The Ohio Department of Natural Resources' Division of Forestry announced Tuesday its decision to honor Joe Brehm of Athens, Lola Lewis of Massillon, Jenny Ridenauer of Pomeroy and four others from across the state for their roles with the Project Learning Tree education program.
The non-profit education program, which is co-sponsored by ODNR, equips educators with lesson plans and materials that are helpful for teaching students about environmental issues. The curriculum caters to a wide-range of youth, from pre-school aged children to high school seniors.
"It stimulates critical and creative thinking and helps develop [a student's] ability to make informed decisions about environmental issues," said Sue Wintering, an information specialist with the ODNR Division of Forestry and state coordinator for the program. "It encourages youth leaders to get children to take positive environmental action in their local communities."
Since 1980, more than 22,000 volunteer educators have been trained through the program to teach children how to tackle environmental issues like energy use, air quality, water quality, solid waste and recycling using an unbiased approach.
"Project Learning Tree teaches students how to think, not what to think about environmental issues," said Wintering. "We really emphasize teaching students to look at as many sides of issues any they can so they can come to their own conclusions."
Wintering said between 45 and 75 Project Learning Tree training workshops are held across the state each year, many of them in Southeast Ohio.

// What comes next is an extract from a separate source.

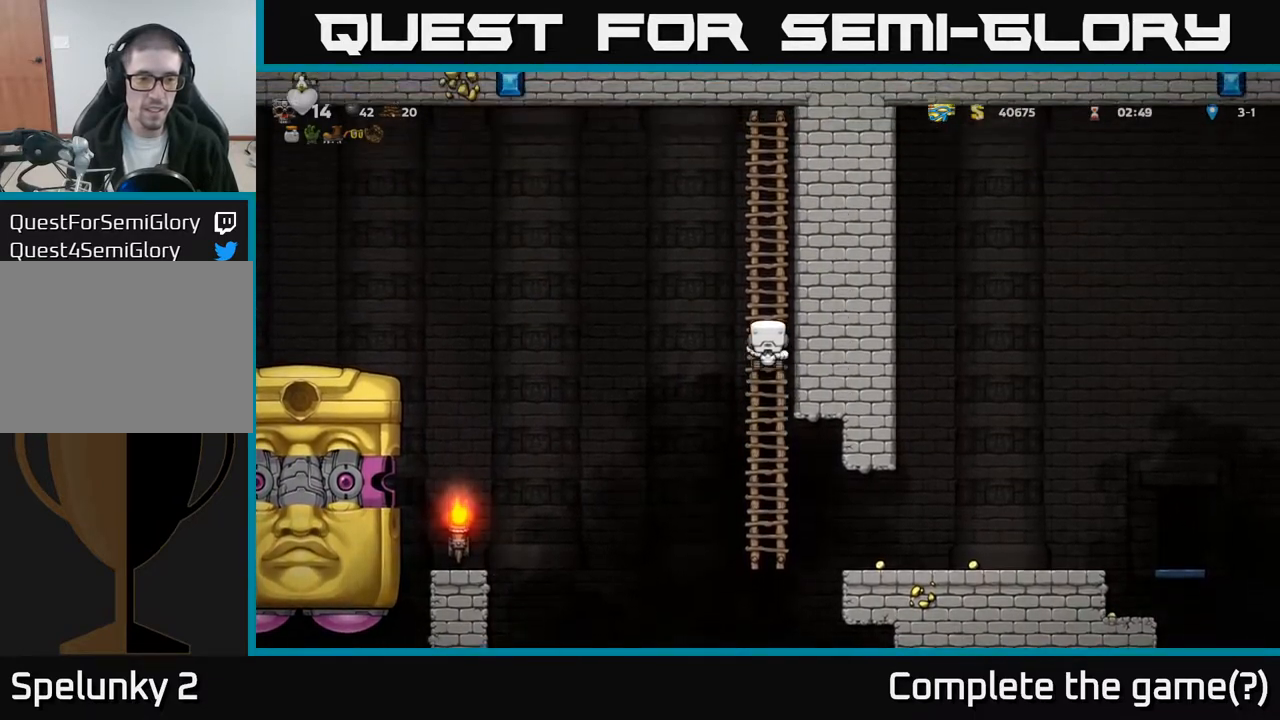
{"buttons": [], "left_stick": "center", "events": [[67, "DPAD_UP", "up"]]}
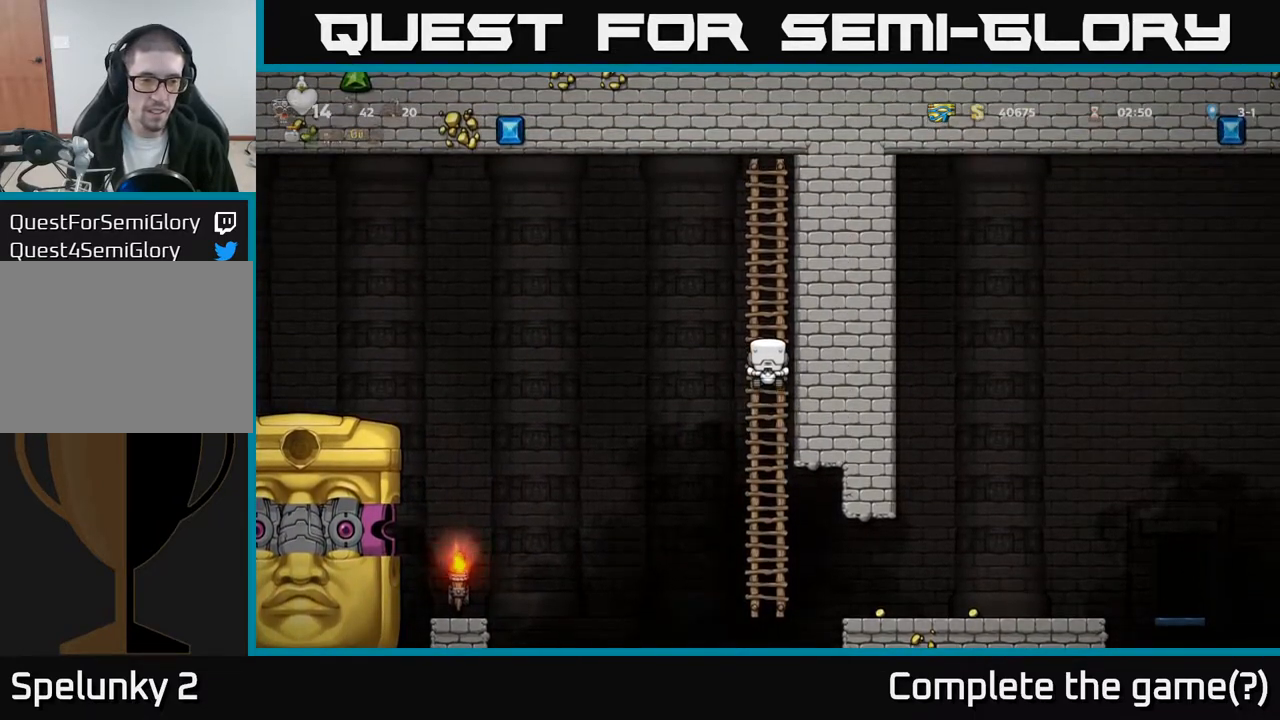
{"buttons": [], "left_stick": "center", "events": []}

"When you look at the wealth of natural resources that exist in that unique part of the state, it's really important for youth to understand it and to appreciate it. In doing so, they can be active citizens making informed decisions," she said.
Project Learning Tree educators like Brehm, Lewis and Ridenauer each work in different capacities within the program, but Wintering said they all fulfill a crucial need.
"When you're dealing particularly with children, you want teachers to know that when you teach about environmental issues, it's important to make sure that [students] are as aware as they can be and have accurate information about the topic so that they can be good decision makers as they grow up," she said. "It's showing them how to think and to explore and come up with their own values. That's not an easy thing for educators to teach them to do."
The Division of Forestry annually recognizes people who have substantially contributed to the environmental education program, and selects many of its honorees through a nomination process.